__WHAT THE TASK REQUIRES__.
Retype the data exactly, from its first line to the line containing "Электронная почта", including both, and skip any picture.

____

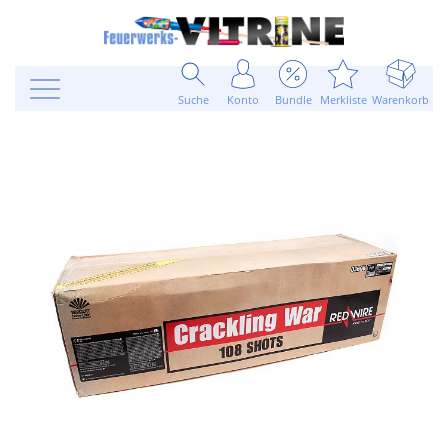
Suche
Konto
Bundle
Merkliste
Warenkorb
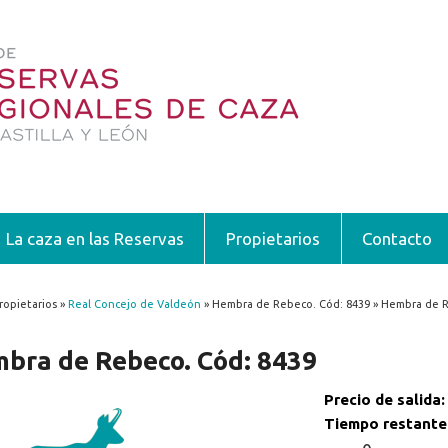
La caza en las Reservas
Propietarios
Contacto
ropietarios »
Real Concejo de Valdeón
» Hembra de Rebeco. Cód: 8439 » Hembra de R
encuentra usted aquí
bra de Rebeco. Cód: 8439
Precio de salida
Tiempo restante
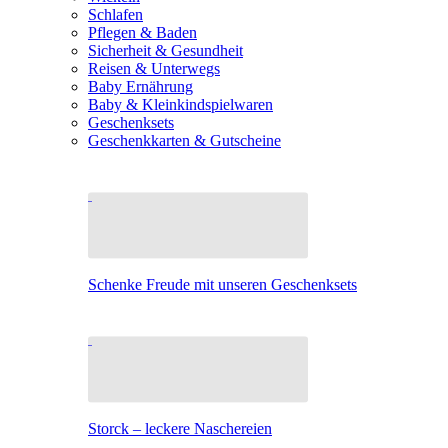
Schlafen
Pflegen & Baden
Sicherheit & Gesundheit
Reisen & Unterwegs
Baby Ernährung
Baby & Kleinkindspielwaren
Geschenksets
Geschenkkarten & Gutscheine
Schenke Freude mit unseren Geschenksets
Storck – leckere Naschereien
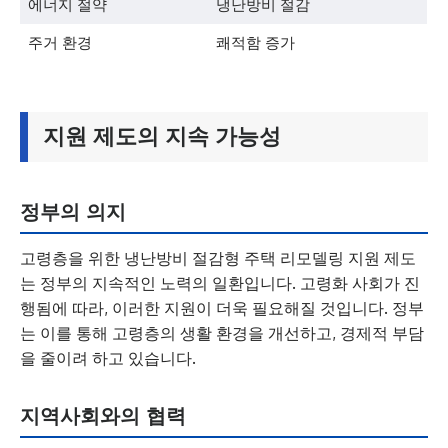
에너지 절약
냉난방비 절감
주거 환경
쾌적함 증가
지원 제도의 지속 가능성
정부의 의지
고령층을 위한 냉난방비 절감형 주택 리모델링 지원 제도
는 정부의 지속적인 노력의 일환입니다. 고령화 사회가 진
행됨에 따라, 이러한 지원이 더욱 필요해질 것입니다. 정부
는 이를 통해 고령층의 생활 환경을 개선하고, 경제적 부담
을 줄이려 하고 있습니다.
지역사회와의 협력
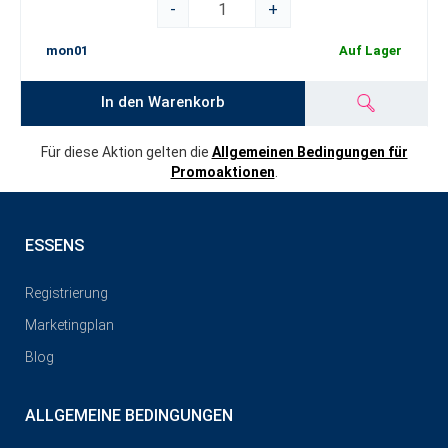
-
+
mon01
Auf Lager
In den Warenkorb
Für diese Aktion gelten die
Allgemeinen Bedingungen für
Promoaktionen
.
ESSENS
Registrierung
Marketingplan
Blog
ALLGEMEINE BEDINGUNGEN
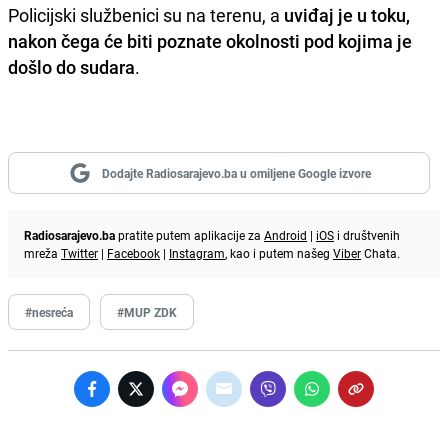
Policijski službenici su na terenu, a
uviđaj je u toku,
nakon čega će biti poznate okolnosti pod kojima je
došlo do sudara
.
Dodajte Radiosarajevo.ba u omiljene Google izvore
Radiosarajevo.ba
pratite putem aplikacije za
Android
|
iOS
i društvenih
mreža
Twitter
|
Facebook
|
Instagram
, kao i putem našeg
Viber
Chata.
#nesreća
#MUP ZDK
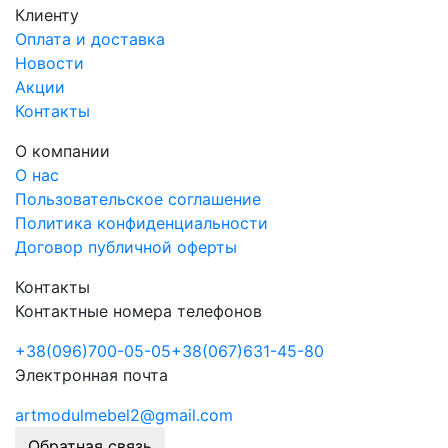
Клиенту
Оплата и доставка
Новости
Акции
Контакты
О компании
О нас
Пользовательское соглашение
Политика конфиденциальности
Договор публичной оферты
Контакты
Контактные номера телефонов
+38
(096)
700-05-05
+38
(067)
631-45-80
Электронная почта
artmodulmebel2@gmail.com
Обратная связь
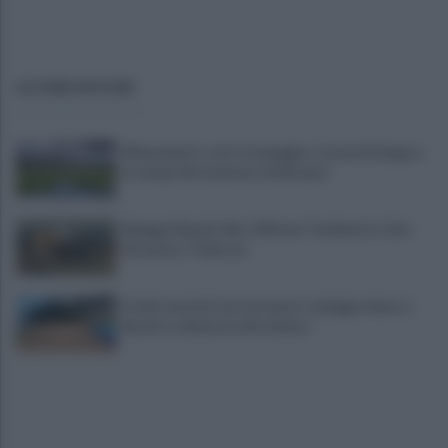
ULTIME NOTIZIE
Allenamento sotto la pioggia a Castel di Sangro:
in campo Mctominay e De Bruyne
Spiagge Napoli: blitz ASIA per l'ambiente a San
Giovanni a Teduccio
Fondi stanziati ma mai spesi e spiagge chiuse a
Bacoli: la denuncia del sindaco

____

__ANSWER BELOW__.
Suche
Konto
Bundle
Merkliste
Warenkorb
La caza en las Reservas
Propietarios
Contacto
ropietarios »
Real Concejo de Valdeón
» Hembra de Rebeco. Cód: 8439 » Hembra de R
encuentra usted aquí
bra de Rebeco. Cód: 8439
Precio de salida
Tiempo restante
Schlafen
Pflegen & Baden
Sicherheit & Gesundheit
Reisen & Unterwegs
Baby Ernährung
Baby & Kleinkindspielwaren
Geschenksets
Geschenkkarten & Gutscheine
Schenke Freude mit unseren Geschenksets
Storck – leckere Naschereien
에너지 절약
냉난방비 절감
주거 환경
쾌적함 증가
지원 제도의 지속 가능성
정부의 의지
고령층을 위한 냉난방비 절감형 주택 리모델링 지원 제도
는 정부의 지속적인 노력의 일환입니다. 고령화 사회가 진
행됨에 따라, 이러한 지원이 더욱 필요해질 것입니다. 정부
는 이를 통해 고령층의 생활 환경을 개선하고, 경제적 부담
을 줄이려 하고 있습니다.
지역사회와의 협력
-
+
mon01
Auf Lager
In den Warenkorb
Für diese Aktion gelten die
Allgemeinen Bedingungen für
Promoaktionen
.
ESSENS
Registrierung
Marketingplan
Blog
ALLGEMEINE BEDINGUNGEN
Policijski službenici su na terenu, a
uviđaj je u toku,
nakon čega će biti poznate okolnosti pod kojima je
došlo do sudara
.
Dodajte Radiosarajevo.ba u omiljene Google izvore
Radiosarajevo.ba
pratite putem aplikacije za
Android
|
iOS
i društvenih
mreža
Twitter
|
Facebook
|
Instagram
, kao i putem našeg
Viber
Chata.
#nesreća
#MUP ZDK
Клиенту
Оплата и доставка
Новости
Акции
Контакты
О компании
О нас
Пользовательское соглашение
Политика конфиденциальности
Договор публичной оферты
Контакты
Контактные номера телефонов
+38
(096)
700-05-05
+38
(067)
631-45-80
Электронная почта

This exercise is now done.